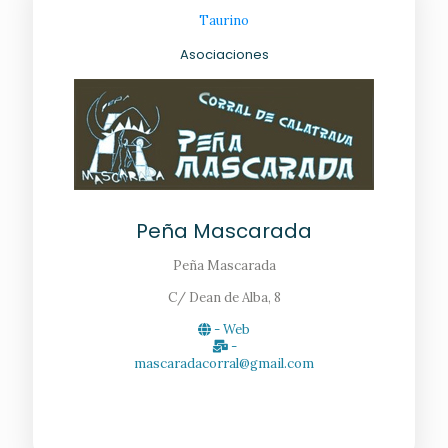
Taurino
Asociaciones
Peña Mascarada
Peña Mascarada
C/ Dean de Alba, 8
- Web
-
mascaradacorral@gmail.com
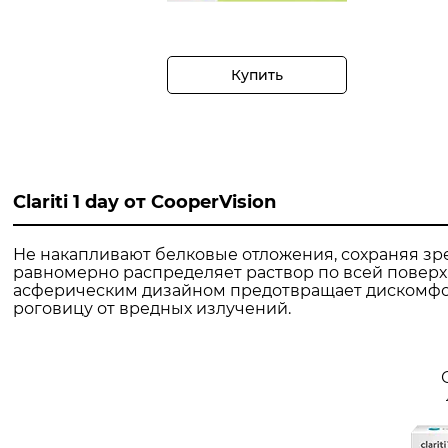
Купить
Clariti 1 day от CooperVision
Не накапливают белковые отложения, сохраняя зр
равномерно распределяет раствор по всей поверхн
асферическим дизайном предотвращает дискомфор
роговицу от вредных излучений.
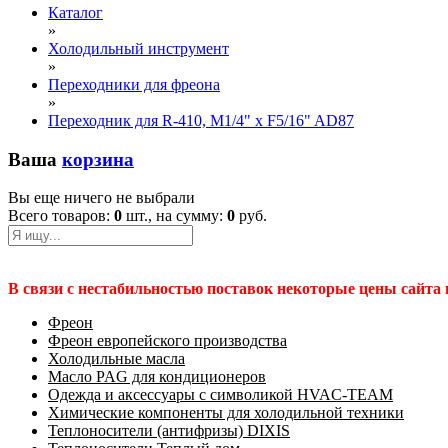
Каталог
»
Холодильный инструмент
»
Переходники для фреона
»
Переходник для R-410, M1/4" x F5/16" AD87
Ваша
корзина
Вы еще ничего не выбрали
Всего товаров:
0
шт., на сумму:
0
руб.
В связи с нестабильностью поставок некоторые цены сайта
Фреон
Фреон европейского производства
Холодильные масла
Масло PAG для кондиционеров
Одежда и аксессуары с символикой HVAC-TEAM
Химические компоненты для холодильной техники
Теплоносители (антифризы) DIXIS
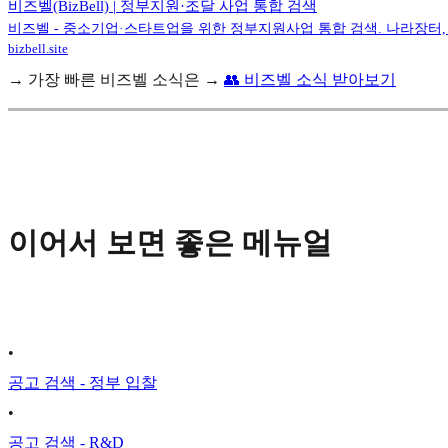
비즈벨(BizBell) | 정부지원·조달 사업 통합 검색
비즈벨 - 중소기업·스타트업을 위한 정부지원사업 통합 검색. 나라장터, 기
bizbell.site
→ 가장 빠른 비즈벨 소식은 →
👥 비즈벨 소식 받아보기
이어서 보면 좋은 메뉴얼
•
공고 검색 - 정부 입찰
•
공고 검색 - R&D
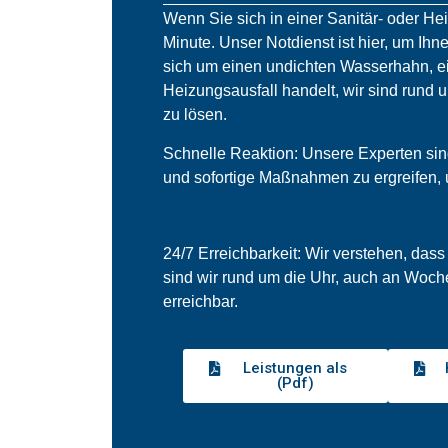
Wenn Sie sich in einer Sanitär- oder He
Minute. Unser Notdienst ist hier, um Ihne
sich um einen undichten Wasserhahn, ei
Heizungsausfall handelt, wir sind rund 
zu lösen.
Schnelle Reaktion: Unsere Experten sind 
und sofortige Maßnahmen zu ergreifen,
24/7 Erreichbarkeit: Wir verstehen, dass
sind wir rund um die Uhr, auch an Woch
erreichbar.
Leistungen als
(Pdf)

_HOW TO COMPLETE THIS TASK:_
Excluding the pictures, transcribe all of the entries exactly.

_TASK OUTPUT:_
Taurino
Asociaciones
Peña Mascarada
Peña Mascarada
C/ Dean de Alba, 8
- Web
-
mascaradacorral@gmail.com
Купить
Clariti 1 day от CooperVision
Не накапливают белковые отложения, сохраняя зр
равномерно распределяет раствор по всей поверхн
асферическим дизайном предотвращает дискомфор
роговицу от вредных излучений.
Каталог
»
Холодильный инструмент
»
Переходники для фреона
»
Переходник для R-410, M1/4" x F5/16" AD87
Ваша
корзина
Вы еще ничего не выбрали
Всего товаров:
0
шт., на сумму:
0
руб.
В связи с нестабильностью поставок некоторые цены сайта
Фреон
Фреон европейского производства
Холодильные масла
Масло PAG для кондиционеров
Одежда и аксессуары с символикой HVAC-TEAM
Химические компоненты для холодильной техники
Теплоносители (антифризы) DIXIS
비즈벨(BizBell) | 정부지원·조달 사업 통합 검색
비즈벨 - 중소기업·스타트업을 위한 정부지원사업 통합 검색. 나라장터, 기
bizbell.site
→ 가장 빠른 비즈벨 소식은 →
👥 비즈벨 소식 받아보기
이어서 보면 좋은 메뉴얼
•
공고 검색 - 정부 입찰
•
공고 검색 - R&D
Wenn Sie sich in einer Sanitär- oder He
Minute. Unser Notdienst ist hier, um Ihne
sich um einen undichten Wasserhahn, ei
Heizungsausfall handelt, wir sind rund 
zu lösen.
Schnelle Reaktion: Unsere Experten sind 
und sofortige Maßnahmen zu ergreifen,
24/7 Erreichbarkeit: Wir verstehen, dass
sind wir rund um die Uhr, auch an Woch
erreichbar.
Leistungen als
(Pdf)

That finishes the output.